• JOB
Transcribe every entry verbatim; omit pictures.

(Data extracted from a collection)
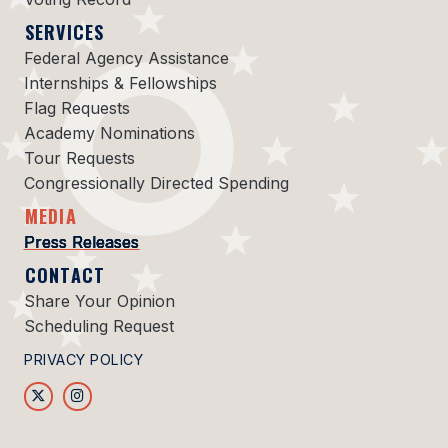
SERVICES
Federal Agency Assistance
Internships & Fellowships
Flag Requests
Academy Nominations
Tour Requests
Congressionally Directed Spending
MEDIA
Press Releases
CONTACT
Share Your Opinion
Scheduling Request
PRIVACY POLICY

• FINISHED TASK
SERVICES
Federal Agency Assistance
Internships & Fellowships
Flag Requests
Academy Nominations
Tour Requests
Congressionally Directed Spending
MEDIA
Press Releases
CONTACT
Share Your Opinion
Scheduling Request
PRIVACY POLICY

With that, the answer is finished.